Stored records:
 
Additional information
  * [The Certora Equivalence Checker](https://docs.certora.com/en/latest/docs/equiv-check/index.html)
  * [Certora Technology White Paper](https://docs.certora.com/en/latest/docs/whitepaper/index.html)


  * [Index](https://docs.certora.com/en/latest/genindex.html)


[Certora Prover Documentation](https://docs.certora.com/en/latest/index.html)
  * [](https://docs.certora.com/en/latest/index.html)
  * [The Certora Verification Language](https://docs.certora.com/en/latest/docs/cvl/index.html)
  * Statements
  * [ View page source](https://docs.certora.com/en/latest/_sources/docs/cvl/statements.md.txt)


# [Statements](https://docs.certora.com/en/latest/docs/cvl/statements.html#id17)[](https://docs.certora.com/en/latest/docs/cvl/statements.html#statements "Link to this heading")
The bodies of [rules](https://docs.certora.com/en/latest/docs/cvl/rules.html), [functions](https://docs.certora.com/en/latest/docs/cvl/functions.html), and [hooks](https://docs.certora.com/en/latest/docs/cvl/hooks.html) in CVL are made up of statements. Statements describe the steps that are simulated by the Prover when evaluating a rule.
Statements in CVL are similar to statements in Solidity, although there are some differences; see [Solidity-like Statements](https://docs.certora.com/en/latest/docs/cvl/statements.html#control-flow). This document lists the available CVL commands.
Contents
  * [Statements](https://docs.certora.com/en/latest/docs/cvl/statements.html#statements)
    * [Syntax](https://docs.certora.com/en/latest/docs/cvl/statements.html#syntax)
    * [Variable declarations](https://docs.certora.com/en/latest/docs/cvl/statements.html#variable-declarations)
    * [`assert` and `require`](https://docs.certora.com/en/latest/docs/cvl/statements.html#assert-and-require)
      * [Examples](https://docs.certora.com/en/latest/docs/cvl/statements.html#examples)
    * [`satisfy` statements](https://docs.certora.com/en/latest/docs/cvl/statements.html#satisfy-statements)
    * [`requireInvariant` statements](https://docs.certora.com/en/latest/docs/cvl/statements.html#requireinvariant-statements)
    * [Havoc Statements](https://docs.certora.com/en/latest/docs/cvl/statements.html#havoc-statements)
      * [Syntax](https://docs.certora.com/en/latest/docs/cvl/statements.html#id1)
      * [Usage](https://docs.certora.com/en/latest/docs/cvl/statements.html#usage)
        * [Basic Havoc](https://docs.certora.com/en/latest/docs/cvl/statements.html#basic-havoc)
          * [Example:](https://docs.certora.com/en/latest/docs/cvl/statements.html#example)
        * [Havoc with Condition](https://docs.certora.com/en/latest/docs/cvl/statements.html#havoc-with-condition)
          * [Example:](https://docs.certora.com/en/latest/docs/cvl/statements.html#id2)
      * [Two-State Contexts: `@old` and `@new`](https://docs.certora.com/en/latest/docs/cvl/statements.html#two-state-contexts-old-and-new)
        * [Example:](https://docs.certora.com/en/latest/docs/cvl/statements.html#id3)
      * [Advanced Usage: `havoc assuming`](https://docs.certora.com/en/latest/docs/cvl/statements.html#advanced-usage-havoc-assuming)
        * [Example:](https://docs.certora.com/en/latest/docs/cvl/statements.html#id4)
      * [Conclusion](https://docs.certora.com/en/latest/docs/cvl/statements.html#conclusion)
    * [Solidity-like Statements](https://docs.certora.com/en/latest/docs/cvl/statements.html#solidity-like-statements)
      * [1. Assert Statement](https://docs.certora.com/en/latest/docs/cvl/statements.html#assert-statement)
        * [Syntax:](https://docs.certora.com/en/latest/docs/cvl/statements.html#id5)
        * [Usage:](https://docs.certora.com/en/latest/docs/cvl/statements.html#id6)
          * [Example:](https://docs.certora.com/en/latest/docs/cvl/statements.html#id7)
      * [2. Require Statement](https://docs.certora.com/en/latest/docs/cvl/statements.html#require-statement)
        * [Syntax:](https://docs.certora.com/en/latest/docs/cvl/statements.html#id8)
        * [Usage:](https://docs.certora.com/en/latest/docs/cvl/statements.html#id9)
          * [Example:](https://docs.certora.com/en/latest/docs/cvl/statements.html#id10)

--

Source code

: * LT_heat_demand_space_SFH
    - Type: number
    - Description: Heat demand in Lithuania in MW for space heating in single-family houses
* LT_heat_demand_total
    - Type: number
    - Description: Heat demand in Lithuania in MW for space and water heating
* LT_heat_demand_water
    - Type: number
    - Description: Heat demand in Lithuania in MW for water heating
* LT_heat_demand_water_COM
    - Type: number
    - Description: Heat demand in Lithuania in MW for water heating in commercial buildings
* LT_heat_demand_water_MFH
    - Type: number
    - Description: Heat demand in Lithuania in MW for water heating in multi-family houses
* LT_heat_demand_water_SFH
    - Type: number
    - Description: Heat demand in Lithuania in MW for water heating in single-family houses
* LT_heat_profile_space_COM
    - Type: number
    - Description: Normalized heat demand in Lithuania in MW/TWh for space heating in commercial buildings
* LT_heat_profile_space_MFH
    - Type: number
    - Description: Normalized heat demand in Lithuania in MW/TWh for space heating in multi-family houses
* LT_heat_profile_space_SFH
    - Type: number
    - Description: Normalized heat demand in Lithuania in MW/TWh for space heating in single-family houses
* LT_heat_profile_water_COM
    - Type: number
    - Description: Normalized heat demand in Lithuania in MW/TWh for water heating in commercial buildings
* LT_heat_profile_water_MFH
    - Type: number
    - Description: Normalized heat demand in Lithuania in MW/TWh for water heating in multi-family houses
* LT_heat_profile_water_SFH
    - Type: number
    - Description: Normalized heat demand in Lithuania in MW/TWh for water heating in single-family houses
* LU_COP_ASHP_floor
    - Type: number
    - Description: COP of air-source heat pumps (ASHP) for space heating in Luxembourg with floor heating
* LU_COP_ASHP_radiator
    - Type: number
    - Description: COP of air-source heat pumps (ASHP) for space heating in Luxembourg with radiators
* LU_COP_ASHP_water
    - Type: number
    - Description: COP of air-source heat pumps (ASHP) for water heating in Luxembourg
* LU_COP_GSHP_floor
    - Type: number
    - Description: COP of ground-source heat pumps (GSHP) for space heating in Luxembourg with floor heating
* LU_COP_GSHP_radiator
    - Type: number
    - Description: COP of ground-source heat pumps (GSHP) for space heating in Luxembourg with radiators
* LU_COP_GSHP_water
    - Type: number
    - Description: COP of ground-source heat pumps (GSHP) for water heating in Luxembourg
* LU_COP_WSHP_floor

* * *

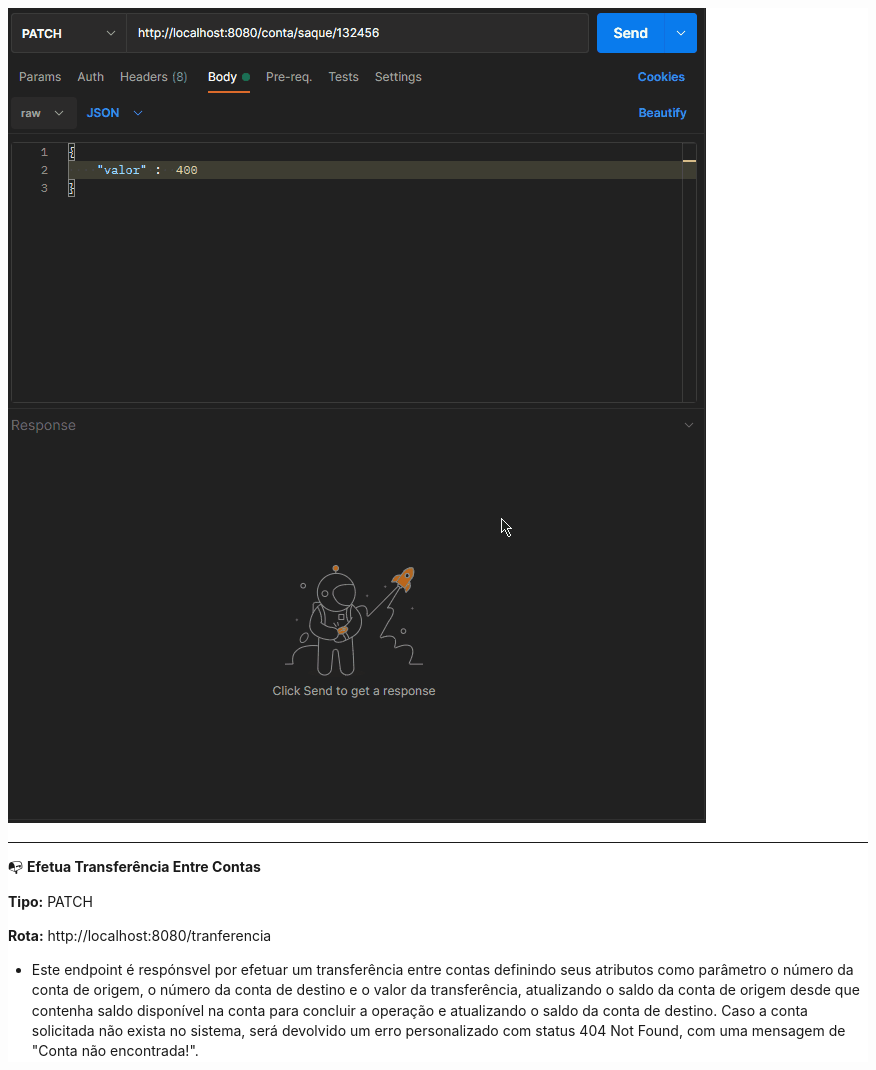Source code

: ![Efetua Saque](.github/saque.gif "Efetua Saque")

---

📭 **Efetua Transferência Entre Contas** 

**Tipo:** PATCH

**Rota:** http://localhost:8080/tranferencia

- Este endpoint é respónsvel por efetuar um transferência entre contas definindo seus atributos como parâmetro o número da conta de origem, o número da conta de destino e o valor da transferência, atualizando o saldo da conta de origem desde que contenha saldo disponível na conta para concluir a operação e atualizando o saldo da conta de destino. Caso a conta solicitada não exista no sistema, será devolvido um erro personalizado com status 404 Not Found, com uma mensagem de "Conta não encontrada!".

*How to complete this task*
Make a list of all lines in the data that contain "like".

*Written answer*
Statements in CVL are similar to statements in Solidity, although there are some differences; see [Solidity-like Statements](https://docs.certora.com/en/latest/docs/cvl/statements.html#control-flow). This document lists the available CVL commands.
    * [Solidity-like Statements](https://docs.certora.com/en/latest/docs/cvl/statements.html#solidity-like-statements)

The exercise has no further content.